Finite-Sample Analysis of Off-Policy TD-Learning via Generalized Bellman Operators
Zaiwei Chen · Siva Maguluri · Sanjay Shakkottai · Karthikeyan Shanmugam
Policy evaluation (including multi-step off-policy importance sampling) has the interpretation of solving a generalized Bellman equation. In this paper, we derive finite-sample bounds for any general off-policy TD-like stochastic approximation algorithm that solves for the fixed point of this generalized Bellman operator. Our key step is to show that the generalized Bellman operator is simultaneously a contraction mapping with respect to a weighted $\ell_p$-norm for each $p$ in $[1,\infty)$, with a common contraction factor. Our results immediately imply finite-sample bounds of variants of off-policy TD-learning algorithms in the literature (e.g. $Q^\pi(\lambda)$, Tree-Backup, Retrace, and $Q$-trace).

Author Information

Karthikeyan Shanmugam (IBM Research NY)

I am currently a Research Staff Member with the IBM Research AI group, NY since 2017. Previously, I was a Herman Goldstine Postdoctoral Fellow in the Math Sciences Division at IBM Research, NY. I obtained my Ph.D. in Electrical and Computer Engineering from UT Austin in summer 2016. My advisor at UT was Alex Dimakis.
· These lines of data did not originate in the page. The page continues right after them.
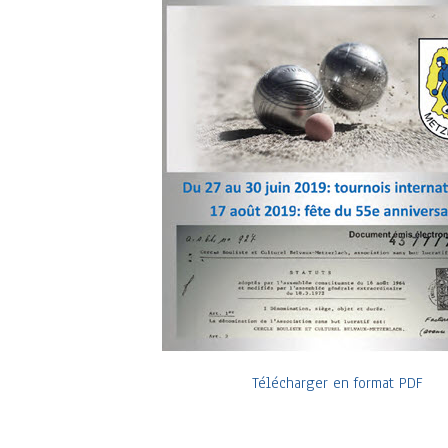
Télécharger en format PDF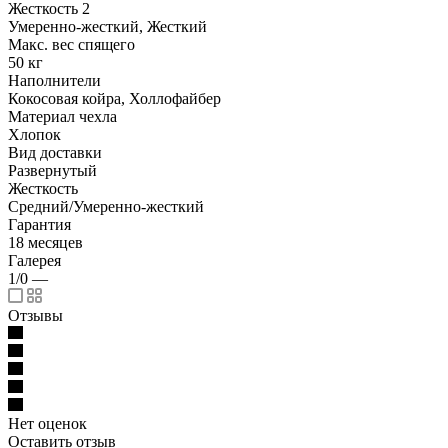
Жесткость 2
Умеренно-жесткий, Жесткий
Макс. вес спящего
50 кг
Наполнители
Кокосовая койра, Холлофайбер
Материал чехла
Хлопок
Вид доставки
Развернутый
Жесткость
Средний/Умеренно-жесткий
Гарантия
18 месяцев
Галерея
1/0
—
Отзывы
Нет оценок
Оставить отзыв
I obtained my MS degree in Electrical Engineering (2010-2012) from the University of Southern California, B.Tech and M.Tech degrees in Electrical Engineering from IIT Madras in 2010. My research interests broadly lie in Graph algorithms, Machine learning, Optimization, Coding Theory and Information Theory. In machine learning, my recent focus is on graphical model learning, causal inference and explainability. I also work on problems relating to information flow, storage and caching over networks.